The United States does not pay much attention to World War One. World War Two receives most of the attention in history books and all the attention in Hollywood. Even in the rare event that World War One is discussed, it is treated as a side issue or an antecedent to World War Two, which it is, but this is a simplistic approach to the global conflict which shaped the world in which we live. The American view of the Great War focuses on American neutrality, Woodrow Wilson’s desire to help Britain but putting that desire aside for the sake popular opinion and intervention in 1917.

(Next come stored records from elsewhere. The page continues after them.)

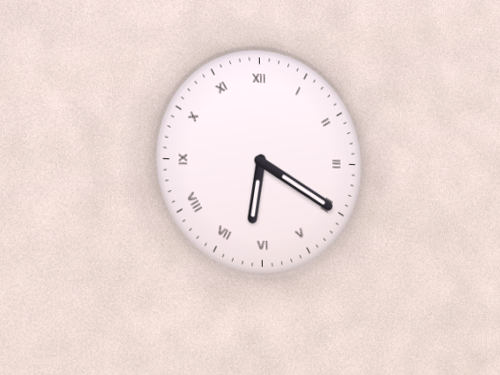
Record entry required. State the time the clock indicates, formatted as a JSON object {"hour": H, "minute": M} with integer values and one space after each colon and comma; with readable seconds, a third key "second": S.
{"hour": 6, "minute": 20}
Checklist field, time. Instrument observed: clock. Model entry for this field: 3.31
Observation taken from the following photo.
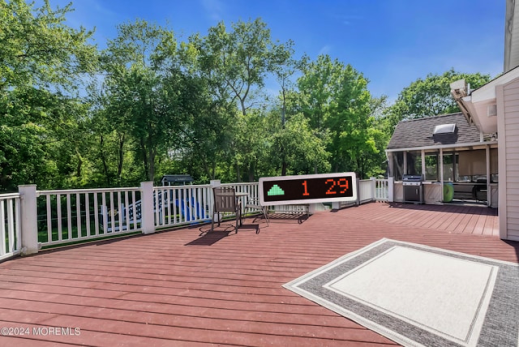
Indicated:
1.29
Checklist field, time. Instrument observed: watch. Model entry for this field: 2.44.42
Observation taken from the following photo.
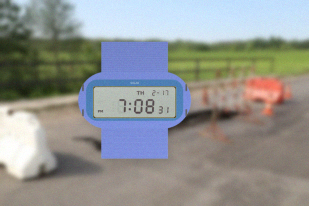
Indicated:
7.08.31
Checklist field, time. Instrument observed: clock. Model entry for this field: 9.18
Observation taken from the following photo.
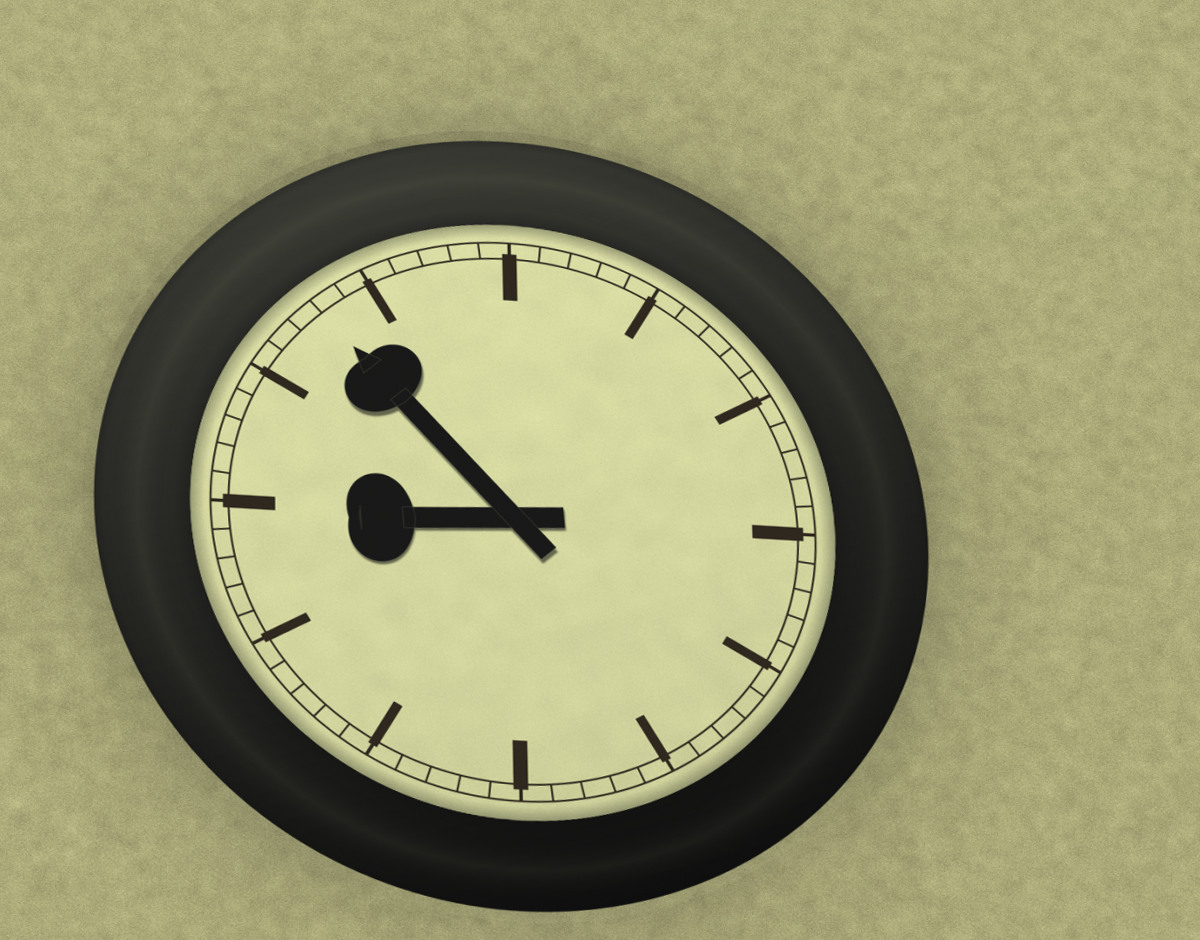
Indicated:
8.53
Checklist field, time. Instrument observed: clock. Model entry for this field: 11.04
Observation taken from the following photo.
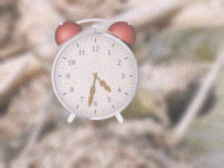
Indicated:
4.32
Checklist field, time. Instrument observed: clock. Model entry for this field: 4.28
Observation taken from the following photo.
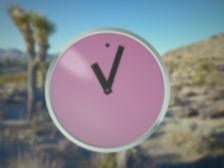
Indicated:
11.03
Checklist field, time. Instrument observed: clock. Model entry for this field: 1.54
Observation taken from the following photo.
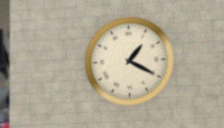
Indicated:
1.20
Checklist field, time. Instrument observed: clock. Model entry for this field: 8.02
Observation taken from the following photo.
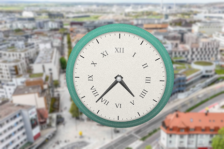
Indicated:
4.37
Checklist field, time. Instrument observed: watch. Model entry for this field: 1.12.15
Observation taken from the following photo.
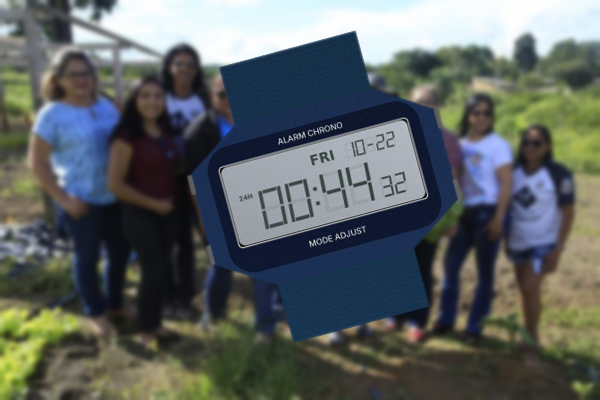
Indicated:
0.44.32
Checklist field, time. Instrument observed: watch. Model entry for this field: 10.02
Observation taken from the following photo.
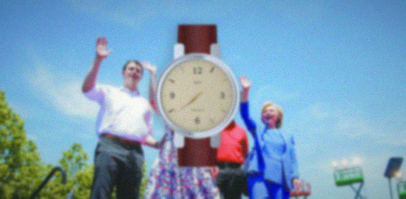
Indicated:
7.39
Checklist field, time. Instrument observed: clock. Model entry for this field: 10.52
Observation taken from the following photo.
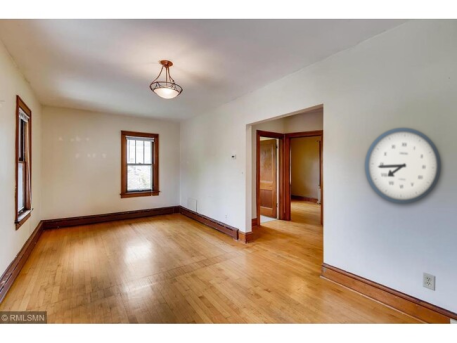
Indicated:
7.44
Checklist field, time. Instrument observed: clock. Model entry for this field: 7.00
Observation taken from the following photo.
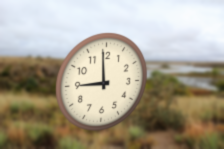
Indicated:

The History Channel documentary ‘World Wars’ is a good example of how we a nation views World War One. It was entertaining to see dramatizations of pivotal moments that shaped the times but the coverage of World War One began with Adolf Hitler’s life as a struggling artist and rejection by the Austrian army. The bulk of World War One focused on American figures, with the Bolshevik Revolution in Russia and Battles of Gallipoli and the Somme almost as afterthoughts. There was no coverage on the build up to war following the assassination, no analysis of figures other than those who became important in World War Two, and the Russian Revolution was mentioned only to establish the birth of the Soviet Union.
The American perspective of World War One is not wrong, but it is incomplete. As the same dynamics repeat themselves today and the world wonders if we are heading toward another global conflict, for Americans to really understand this part of history beyond where we came in is imperative to prevent us as a nation from repeating the same mistakes as 100 years ago. After all, those who do not know history are doomed to repeat it.